= Garga (sage) =

Sage in Hinduism

Garga (गर्ग) was an ancient Indian sage who composed a Rigveda hymn. He is also known as Garga Bhāradvāja ("Garga, the descendant of Bharadvaja") to distinguish him from other people of same name.

== Ancestry ==

Katyayana's Sarvanukramani attributes the Rig Veda hymn 6.47 to Garga. This text describes Garga as a son of Bharadvaja Barhaspatya. Katyayana was himself a descendant of Bharadvaja, but appears to have abridged the genealogy between Bharadvaja and Garga.

The epic-Puranic literature suggests that Garga was a distant descendant of Bharadvaja. According to this tradition, Garga was a son of Bhumanyu and a great-grandson of Vidathin Bharadvaja (who was adopted by Bharata Daushyanti). Garga's brothers included Brhatkshatra, Mahavirya, and Nara.

== Descendants ==

According to the epic-Puranic literature, Garga had a son named Shini (IAST: Śini), who was also a sage. Shini's descendants were called Shainyas.
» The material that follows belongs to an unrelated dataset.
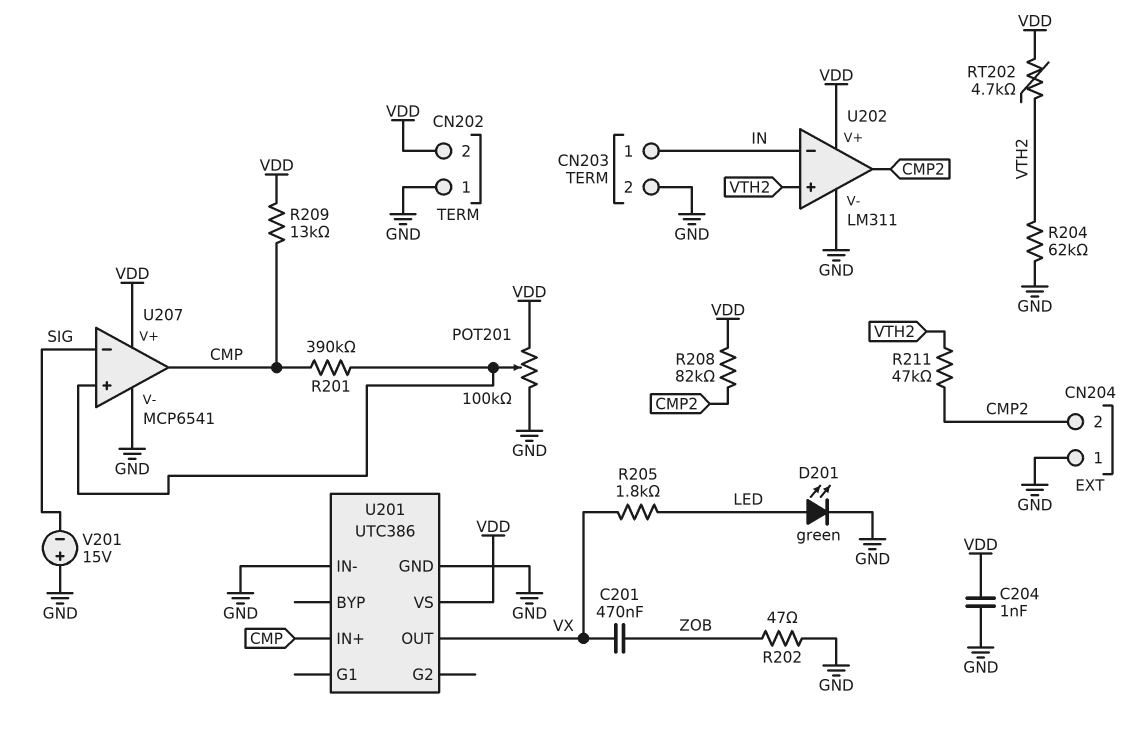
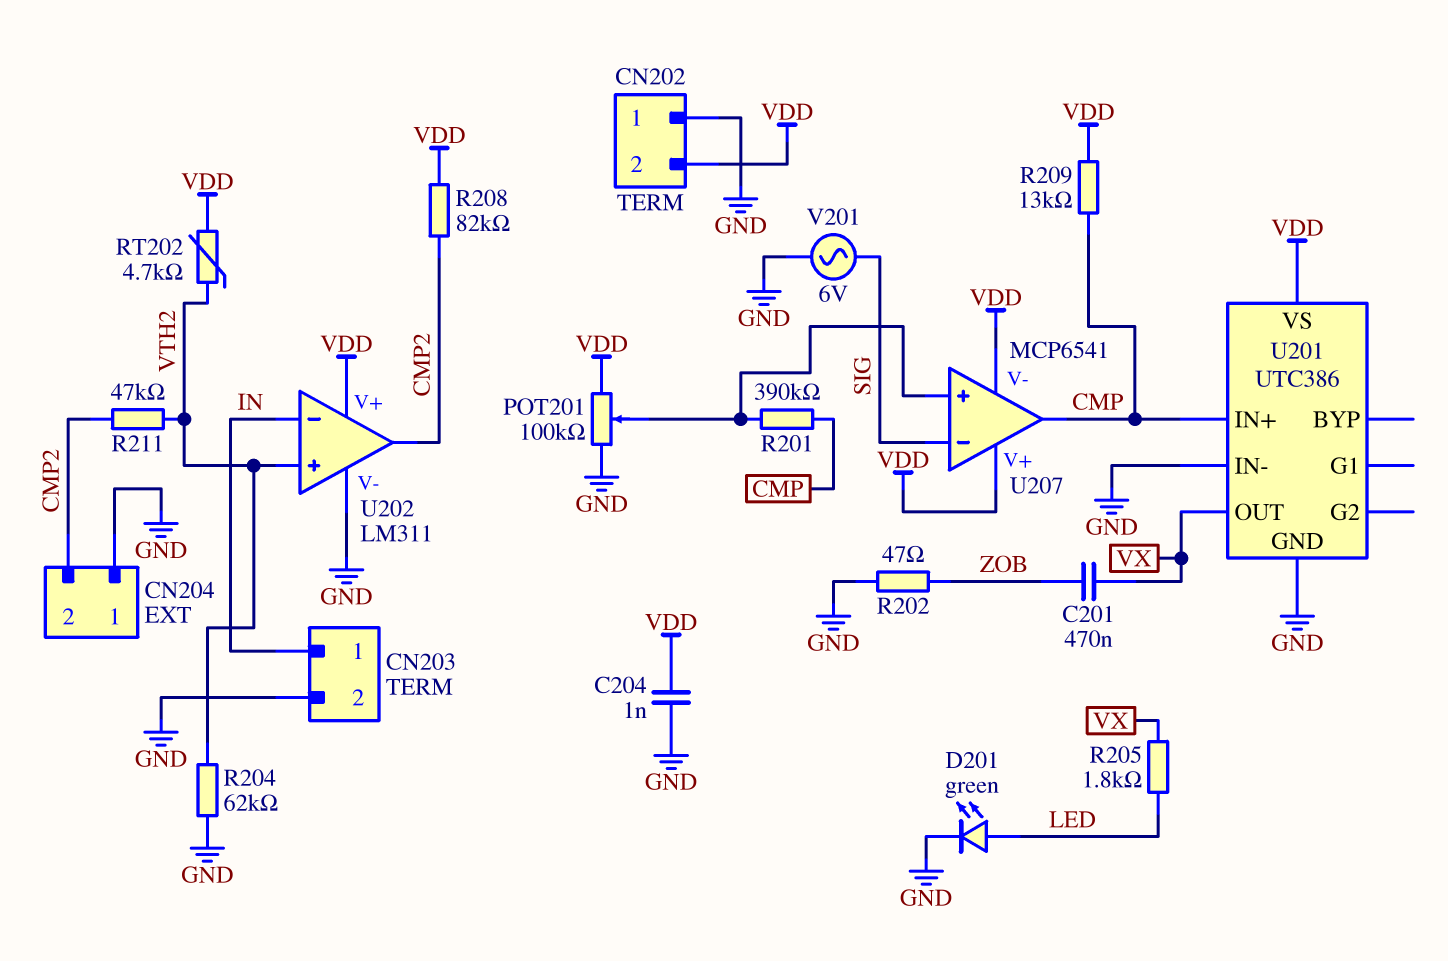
U207 pin V-: GND -> VDD
V201: 15V (plus GND, minus SIG) -> AC 6V (GND, SIG)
Several later ancient Indian scholars and legendary figures bore the name Garga or other names suggesting their descent from Garga (for example, Gārgya, Gārgi, and Gārgāyanas). This suggests that the descendants of Garga contributed to a number of fields including interpretation of the Vedas, etymology, grammar, astrology, dharmashastra, philosophy, and religion. These people include:

- Bālākī Gārgya and Gārgī Vāchaknavī, mentioned in the Brihadaranyaka Upanishad
- Sūryāyaṇī Gārgya, mentioned in the Prashna Upanishad
- Śarvadatta, Maśaka, and Sthiraka: the Gārgyas mentioned in the Vamsa Brahmana of the Sama Veda
- Kuṇī Gārgya, mentioned in Mahabharata 9.51.3-4
- Kroṣṭuki Gārgya, mentioned in Vayu Purana 34.63
- Kalayani Gargya, mentioned in Vishnu Purana 3.4.26 as a disciple of Bashkali Bharadvaja
- Garga of Mathura, mentioned in Vishnu Purana 5.6.8-9 as the person who performed the naming ceremony of Vasudeva's sons
- Garga, mentioned in the Brahmanda Purana 12.6-11 as the person whose son was killed by Janmajeya
- Gārgya, mentioned in Brahmanda Purana 14.46ff as the father of king Kalayavana
- Garga, mentioned in the Markandeya Purana 18.1-25 as a minister of Kartavirya Arjuna
- Vrddha Garga, to whom several astrological texts are attributed
- Garga, mentioned in Matsya Purana 20.1-10 as the preceptor of Kaushika's sons
- Garga, a student of Lakulisha and the founder of a sub-sect of Pashupata Shaivism.

The Atharvaveda Parisistha 8.15.2 describes the Gargas as Brahmins of Kshatriya ancestry.